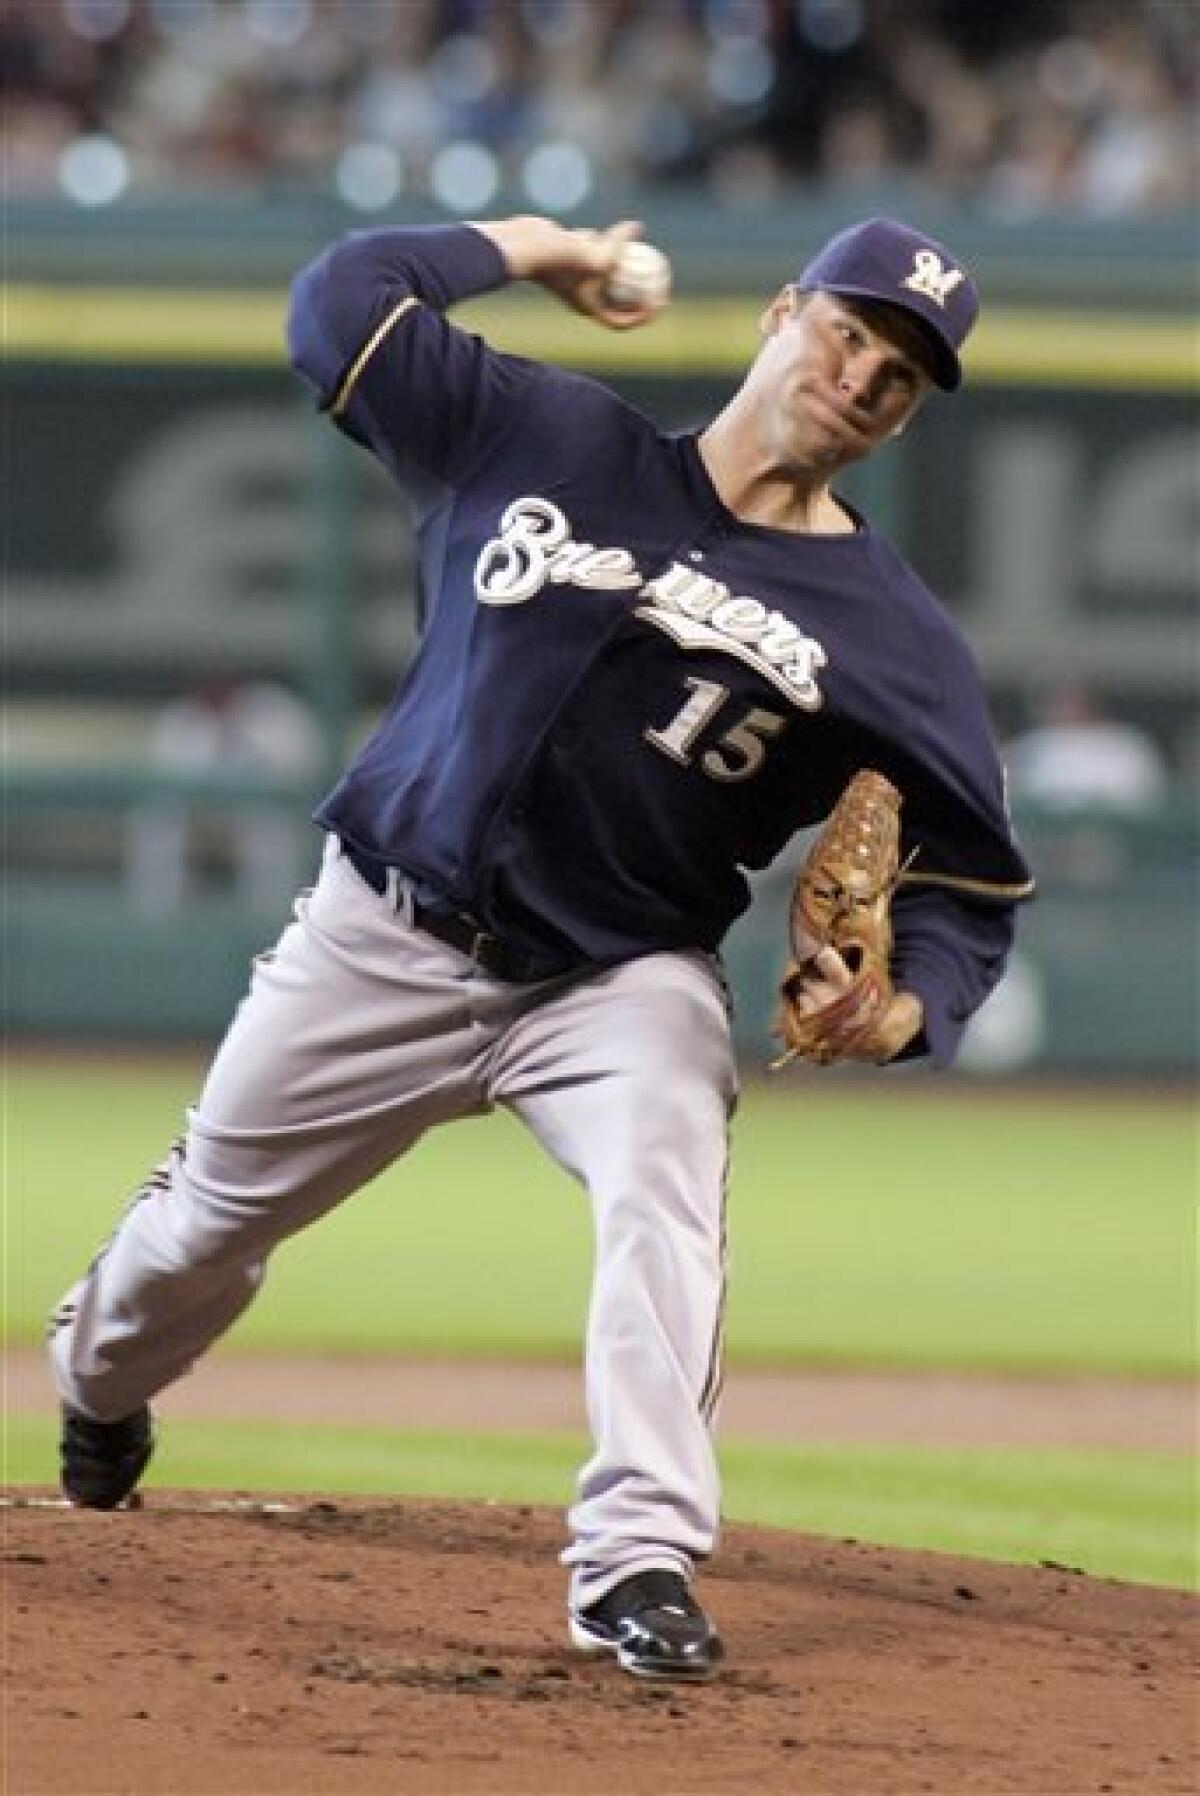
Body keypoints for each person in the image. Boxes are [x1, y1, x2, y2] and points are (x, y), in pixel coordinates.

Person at [50, 212, 1034, 1681]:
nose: (863, 377)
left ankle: (637, 1558)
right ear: (780, 314)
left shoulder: (894, 645)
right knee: (192, 1242)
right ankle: (101, 1384)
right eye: (849, 331)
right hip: (378, 937)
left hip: (614, 980)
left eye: (899, 373)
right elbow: (337, 305)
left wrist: (901, 1011)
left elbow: (973, 887)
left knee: (667, 1177)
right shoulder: (545, 434)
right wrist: (534, 246)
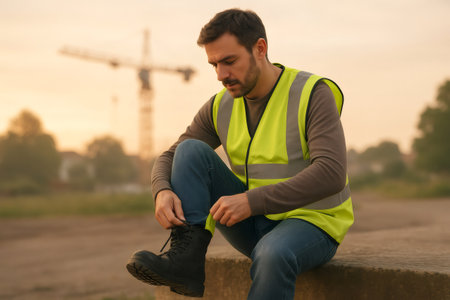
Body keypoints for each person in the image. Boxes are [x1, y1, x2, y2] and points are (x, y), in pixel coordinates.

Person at [126, 8, 354, 299]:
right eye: (214, 65)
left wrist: (251, 200)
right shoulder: (220, 105)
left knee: (272, 254)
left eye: (229, 61)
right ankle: (186, 263)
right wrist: (161, 190)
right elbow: (169, 157)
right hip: (253, 222)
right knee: (190, 150)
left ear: (260, 48)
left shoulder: (312, 93)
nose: (222, 74)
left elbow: (332, 173)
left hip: (313, 225)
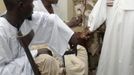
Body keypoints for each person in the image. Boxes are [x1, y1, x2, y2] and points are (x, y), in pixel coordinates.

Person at [0, 0, 88, 75]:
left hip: (29, 63)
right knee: (47, 61)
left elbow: (49, 20)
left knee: (81, 53)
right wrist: (36, 52)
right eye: (31, 3)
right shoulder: (2, 32)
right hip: (22, 69)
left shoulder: (24, 19)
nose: (33, 5)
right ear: (21, 6)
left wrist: (70, 35)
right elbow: (2, 71)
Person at [88, 0, 134, 75]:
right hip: (117, 36)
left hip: (114, 38)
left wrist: (90, 26)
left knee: (113, 62)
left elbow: (97, 14)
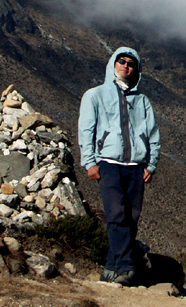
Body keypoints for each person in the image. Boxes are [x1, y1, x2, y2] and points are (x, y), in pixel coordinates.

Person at [78, 47, 160, 285]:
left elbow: (153, 134)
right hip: (109, 165)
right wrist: (89, 162)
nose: (125, 66)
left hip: (136, 167)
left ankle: (112, 269)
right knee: (116, 214)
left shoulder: (142, 100)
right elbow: (86, 131)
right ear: (113, 64)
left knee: (131, 217)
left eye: (131, 63)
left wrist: (151, 165)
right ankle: (126, 266)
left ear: (137, 70)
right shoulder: (95, 95)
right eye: (121, 61)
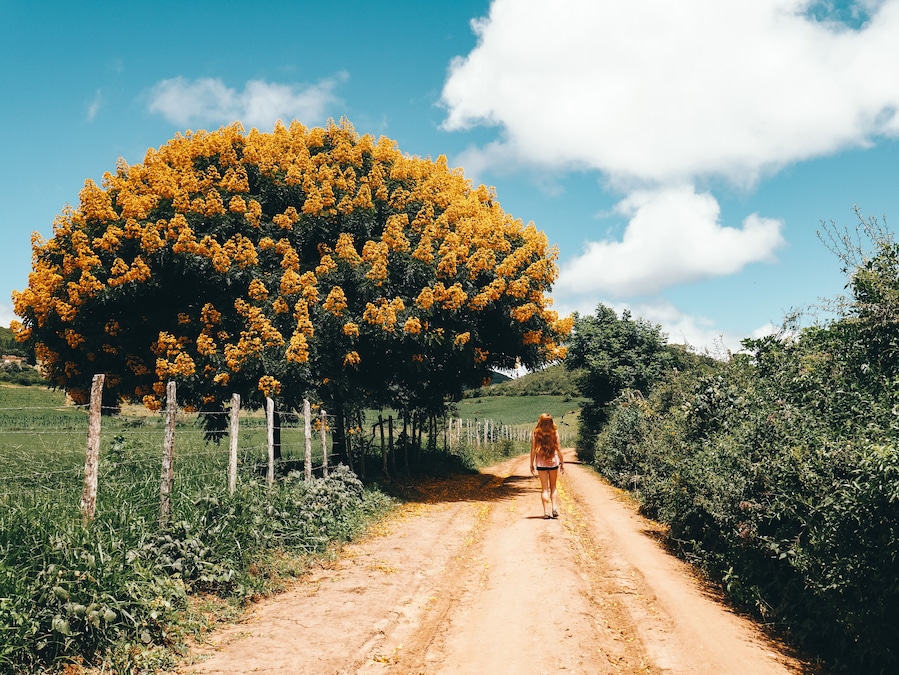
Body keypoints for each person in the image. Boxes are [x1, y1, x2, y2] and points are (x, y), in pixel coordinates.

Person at [529, 413, 564, 518]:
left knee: (544, 489)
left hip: (540, 463)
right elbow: (559, 449)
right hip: (553, 462)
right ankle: (554, 508)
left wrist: (531, 464)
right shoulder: (555, 432)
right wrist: (562, 463)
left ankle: (546, 512)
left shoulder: (536, 433)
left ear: (540, 421)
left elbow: (533, 450)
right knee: (553, 487)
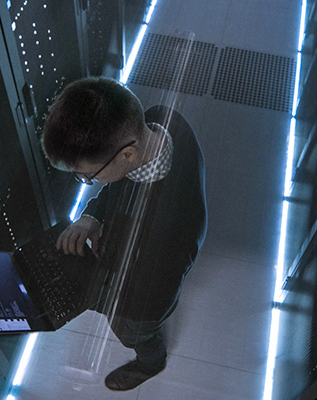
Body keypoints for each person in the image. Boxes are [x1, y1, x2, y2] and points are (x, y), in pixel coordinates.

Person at [40, 77, 207, 391]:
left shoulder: (167, 235)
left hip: (142, 304)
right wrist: (93, 214)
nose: (83, 179)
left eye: (87, 176)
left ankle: (151, 362)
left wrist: (80, 291)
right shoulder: (160, 119)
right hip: (139, 266)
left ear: (128, 155)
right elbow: (121, 183)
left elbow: (147, 299)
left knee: (134, 333)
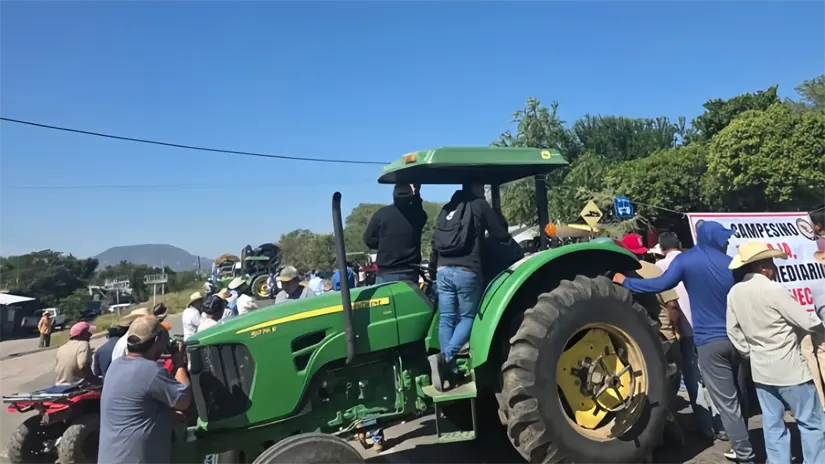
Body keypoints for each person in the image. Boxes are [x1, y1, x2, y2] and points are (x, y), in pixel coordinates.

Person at [613, 221, 755, 463]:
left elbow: (659, 285)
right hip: (737, 339)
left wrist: (626, 282)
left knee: (727, 401)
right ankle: (746, 441)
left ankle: (744, 453)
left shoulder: (688, 260)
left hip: (710, 343)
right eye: (724, 239)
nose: (727, 243)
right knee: (741, 396)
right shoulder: (731, 263)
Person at [727, 241, 825, 463]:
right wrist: (822, 331)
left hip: (761, 370)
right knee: (811, 422)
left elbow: (733, 332)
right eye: (772, 262)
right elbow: (806, 321)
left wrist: (750, 353)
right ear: (763, 266)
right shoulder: (774, 290)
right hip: (791, 370)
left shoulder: (735, 293)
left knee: (772, 425)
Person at [428, 183, 511, 392]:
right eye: (481, 187)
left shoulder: (447, 209)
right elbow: (498, 233)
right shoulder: (479, 205)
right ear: (475, 188)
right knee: (468, 317)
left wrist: (433, 271)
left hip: (443, 270)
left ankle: (451, 371)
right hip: (467, 270)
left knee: (447, 318)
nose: (483, 190)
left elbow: (434, 243)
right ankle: (445, 357)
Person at [98, 315, 191, 464]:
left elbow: (137, 409)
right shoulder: (151, 371)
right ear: (156, 341)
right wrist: (179, 363)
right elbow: (183, 400)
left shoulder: (115, 366)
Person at [656, 231, 718, 440]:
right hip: (708, 325)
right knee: (713, 377)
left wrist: (677, 329)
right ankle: (722, 424)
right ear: (679, 244)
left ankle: (706, 426)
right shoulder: (697, 261)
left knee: (692, 379)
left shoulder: (660, 268)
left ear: (662, 248)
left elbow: (671, 304)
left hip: (685, 330)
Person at [364, 183, 427, 284]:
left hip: (386, 272)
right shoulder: (416, 214)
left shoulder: (381, 214)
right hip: (410, 271)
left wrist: (384, 244)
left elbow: (368, 240)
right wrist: (417, 194)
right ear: (410, 196)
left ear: (394, 195)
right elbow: (421, 214)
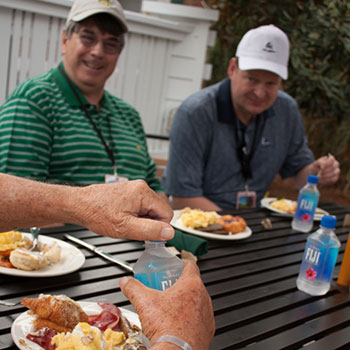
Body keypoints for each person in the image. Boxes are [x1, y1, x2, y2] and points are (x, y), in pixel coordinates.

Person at [0, 172, 215, 349]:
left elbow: (155, 184)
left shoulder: (129, 118)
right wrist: (177, 341)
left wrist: (80, 202)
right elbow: (23, 171)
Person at [163, 24, 340, 211]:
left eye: (271, 83)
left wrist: (317, 173)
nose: (260, 92)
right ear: (232, 69)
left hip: (252, 223)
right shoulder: (195, 113)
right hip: (197, 224)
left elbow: (299, 174)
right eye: (252, 79)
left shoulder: (286, 110)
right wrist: (237, 226)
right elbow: (183, 198)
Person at [0, 0, 164, 197]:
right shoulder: (34, 101)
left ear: (119, 54)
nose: (97, 52)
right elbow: (14, 201)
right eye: (88, 38)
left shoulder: (129, 116)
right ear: (65, 40)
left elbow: (155, 190)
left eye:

● WHAT YOU HAVE TO DO
Transcribe the records above exactly, leaving out every picture.

● RESPONSE FOR THIS EXERCISE
Body keypoints for each person in the image. Boxes are [x1, y1, x2, y2] and points are (x, y), in pixel coordinates.

Person at [50, 212, 1034, 1681]:
nose: (863, 377)
left ankle: (637, 1558)
right ear: (780, 314)
left shoulder: (894, 645)
right knee: (192, 1242)
right ankle: (101, 1384)
right eye: (849, 331)
right hip: (378, 937)
left hip: (614, 980)
left eye: (899, 373)
right elbow: (337, 305)
left wrist: (901, 1011)
left elbow: (973, 887)
left knee: (667, 1177)
right shoulder: (545, 434)
right wrist: (534, 246)
Body keypoints for each person in the image. Boxes are [x1, y1, x2, y2] and points are (x, y), in pixel coordinates.

Person at [126, 8, 354, 299]:
right eye: (214, 65)
left wrist: (251, 200)
right shoulder: (220, 105)
left knee: (272, 254)
left eye: (229, 61)
right ankle: (186, 263)
right wrist: (161, 190)
right elbow: (169, 157)
right hip: (253, 222)
right knee: (190, 150)
left ear: (260, 48)
left shoulder: (312, 93)
nose: (222, 74)
left elbow: (332, 173)
left hip: (313, 225)
Body keypoints for each person in the image. Boxes are [x1, y1, x2, y2] and points are (x, y), in pixel coordinates.

Person at [0, 0, 88, 75]:
left hip: (29, 63)
right knee: (47, 61)
left elbow: (49, 20)
left knee: (81, 53)
right wrist: (36, 52)
right eye: (31, 3)
right shoulder: (2, 32)
right hip: (22, 69)
left shoulder: (24, 19)
nose: (33, 5)
right ear: (21, 6)
left wrist: (70, 35)
right elbow: (2, 71)
Person at [88, 0, 134, 75]:
right hip: (117, 36)
left hip: (114, 38)
left wrist: (90, 26)
left knee: (113, 62)
left elbow: (97, 14)
Body keypoints for each person in the image. Boxes are [x1, y1, x2, y2] and points are (x, y), in pixel coordinates.

Person at [78, 47, 160, 285]:
left elbow: (153, 134)
right hip: (109, 165)
right wrist: (89, 162)
nose: (125, 66)
left hip: (136, 167)
left ankle: (112, 269)
right knee: (116, 214)
left shoulder: (142, 100)
right elbow: (86, 131)
right ear: (113, 64)
left knee: (131, 217)
left eye: (131, 63)
left wrist: (151, 165)
right ankle: (126, 266)
left ear: (137, 70)
right shoulder: (95, 95)
right eye: (121, 61)
Body keypoints for each person in the image. Boxes are [x1, y1, x2, y2] and points are (x, y), in pixel coordinates.

Person at [529, 413, 564, 518]:
left knee: (544, 489)
left hip: (540, 463)
right elbow: (559, 449)
right hip: (553, 462)
right ankle: (554, 508)
left wrist: (531, 464)
right shoulder: (555, 432)
right wrist: (562, 463)
left ankle: (546, 512)
left shoulder: (536, 433)
left ear: (540, 421)
left elbow: (533, 450)
right knee: (553, 487)
Body keypoints for each person in the image. Boxes are [x1, y1, x2, y2] and points are (x, y), in pixel coordinates.

Person at [40, 77, 207, 391]:
left shoulder: (167, 235)
left hip: (142, 304)
right wrist: (93, 214)
nose: (83, 179)
left eye: (87, 176)
left ankle: (151, 362)
left wrist: (80, 291)
right shoulder: (160, 119)
right hip: (139, 266)
left ear: (128, 155)
right elbow: (121, 183)
left elbow: (147, 299)
left knee: (134, 333)
Body keypoints for each person in the image. Boxes are [x1, y1, x2, y2] and points are (x, y), in pixel coordinates.

Person at [613, 221, 755, 463]:
left elbow: (659, 285)
right hip: (737, 339)
left wrist: (626, 282)
left knee: (727, 401)
right ankle: (746, 441)
left ankle: (744, 453)
left shoulder: (688, 260)
left hip: (710, 343)
right eye: (724, 239)
nose: (727, 243)
right knee: (741, 396)
right shoulder: (731, 263)
Person at [727, 241, 825, 463]:
right wrist: (822, 331)
left hip: (761, 370)
right knee: (811, 422)
left elbow: (733, 332)
right eye: (772, 262)
right elbow: (806, 321)
left wrist: (750, 353)
right ear: (763, 266)
right shoulder: (774, 290)
right hip: (791, 370)
left shoulder: (735, 293)
left knee: (772, 425)
Person at [428, 183, 511, 392]:
right eye: (481, 187)
left shoulder: (447, 209)
right elbow: (498, 233)
right shoulder: (479, 205)
right ear: (475, 188)
right knee: (468, 317)
left wrist: (433, 271)
left hip: (443, 270)
left ankle: (451, 371)
right hip: (467, 270)
left knee: (447, 318)
nose: (483, 190)
left elbow: (434, 243)
right ankle: (445, 357)
Person at [98, 315, 191, 464]:
left elbow: (137, 409)
right shoulder: (151, 371)
right ear: (156, 341)
right wrist: (179, 363)
right elbow: (183, 400)
left shoulder: (115, 366)
Person at [656, 231, 718, 440]:
right hip: (708, 325)
right knee: (713, 377)
left wrist: (677, 329)
right ankle: (722, 424)
right ear: (679, 244)
left ankle: (706, 426)
right shoulder: (697, 261)
left knee: (692, 379)
left shoulder: (660, 268)
left ear: (662, 248)
left elbow: (671, 304)
left hip: (685, 330)
Person at [364, 183, 427, 284]:
left hip: (386, 272)
right shoulder: (416, 214)
left shoulder: (381, 214)
right hip: (410, 271)
left wrist: (384, 244)
left elbow: (368, 240)
right wrist: (417, 194)
right ear: (410, 196)
left ear: (394, 195)
right elbow: (421, 214)
Body keypoints for each person in the image. Boxes are [x1, y1, x2, y2] and points are (x, y), in pixel coordinates.

Person at [0, 172, 215, 349]:
left elbow: (155, 184)
left shoulder: (129, 118)
right wrist: (177, 341)
left wrist: (80, 202)
right elbow: (23, 171)
Person at [163, 24, 340, 211]:
left eye: (271, 83)
left wrist: (317, 173)
nose: (260, 92)
right ear: (232, 69)
left hip: (252, 223)
right shoulder: (195, 113)
right hip: (197, 224)
left elbow: (299, 174)
right eye: (252, 79)
left shoulder: (286, 110)
right wrist: (237, 226)
right elbow: (183, 198)
Person at [0, 0, 164, 197]:
right shoulder: (34, 101)
left ear: (119, 54)
nose: (97, 52)
right elbow: (14, 201)
right eye: (88, 38)
left shoulder: (129, 116)
right ear: (65, 40)
left elbow: (155, 190)
left eye:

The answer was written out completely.